I don’t remember House #1. My mom told me it was an apartment in Santa Monica. Babies are happy anywhere.
I lived in House #2 when I was two. My sister smelled like baby shampoo all the time (California Baby—sunshine, plumeria, and grapes with undertones of hot dirt), didn’t do very much, and didn’t have a favorite place judging by how much she cried. My spot was the tomato garden.
The tomato plants towered over my head and created a falsely private space where I could hide from the sun and let the warm earth form to my body. When I looked up, the leaves formed an intricate pattern of light and shadow that shifted in the wind. I was in a kaleidoscope that traversed the curves of my ankles and the jump between my skin and my Wellies. I picked small mountains of cherry tomatoes and kept them next to the bucket that Mom had given me. I was supposed to return with it filled to the red-fruited brim, but I never left my small forest with the bucket more filled than how it started. It was difficult to pace myself so I rarely did. With each careless bite, tomato juice would trickle over my chin and all the way to those Wellies, leaving a faint red stain on my exposed skin, and the small mountains of bucketed tomatoes would erode to only rolling hills, then simple knolls, and then cease to exist.

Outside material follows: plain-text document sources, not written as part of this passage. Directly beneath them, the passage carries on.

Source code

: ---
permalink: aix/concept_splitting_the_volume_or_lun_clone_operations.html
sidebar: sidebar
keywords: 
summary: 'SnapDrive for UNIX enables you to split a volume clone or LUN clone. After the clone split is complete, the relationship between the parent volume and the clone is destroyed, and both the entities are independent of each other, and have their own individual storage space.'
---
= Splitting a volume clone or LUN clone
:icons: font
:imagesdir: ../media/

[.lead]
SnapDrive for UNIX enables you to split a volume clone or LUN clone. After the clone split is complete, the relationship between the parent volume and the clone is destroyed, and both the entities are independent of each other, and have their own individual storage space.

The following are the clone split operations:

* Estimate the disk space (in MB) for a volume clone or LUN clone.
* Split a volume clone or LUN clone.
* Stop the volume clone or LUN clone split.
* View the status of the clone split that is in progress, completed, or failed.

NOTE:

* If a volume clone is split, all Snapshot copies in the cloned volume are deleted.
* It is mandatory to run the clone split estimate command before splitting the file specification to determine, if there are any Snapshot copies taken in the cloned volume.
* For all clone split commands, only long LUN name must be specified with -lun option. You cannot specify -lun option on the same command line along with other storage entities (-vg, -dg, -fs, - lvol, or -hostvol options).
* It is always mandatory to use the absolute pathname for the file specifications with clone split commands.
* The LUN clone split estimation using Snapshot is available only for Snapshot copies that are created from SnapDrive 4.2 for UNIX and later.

House #4 was on a busy street. I don’t think we fully unpacked before we moved to House #5, three months later. The yard was shallow and close to traffic, so my sister and I would scooter in the alley between our back wall and the row of white garages. There were families above and next to us, in houses that looked like ours, and their children would sometimes play with us. I don’t remember their names or features. In my recollection, they are only extra bodies in the alley where we skated, scooted, biked, ran, and laughed. The concrete was uneven, so our laughs would vibrate.
Dad’s House #6
My dad rented a room to a few women to help him and his yoga instructor fiancé make rent. One woman was Brazilian. She was always sleeping when we woke up and out when we were going to sleep. Another woman had a cat. My sister and I would sit stealthily on the old purple velvet couch in front of the Vishnu tapestry and spy on her in our dead garden. She would flatten the crisp grass and put her cat on her crisscrossed legs. Then, she would take turns brushing her and her cat’s hair with the same brush.
House #7 had a pool that was colder than the ocean by Dad’s house. In the winter I played “Arctic Diver” which should have been called “Inviting Frostbite.”
Mom says we’ll live here for a long time. Maybe as long as the hundred year-old oak trees that canopy our house. But not me, I’ll be away at college, House #11.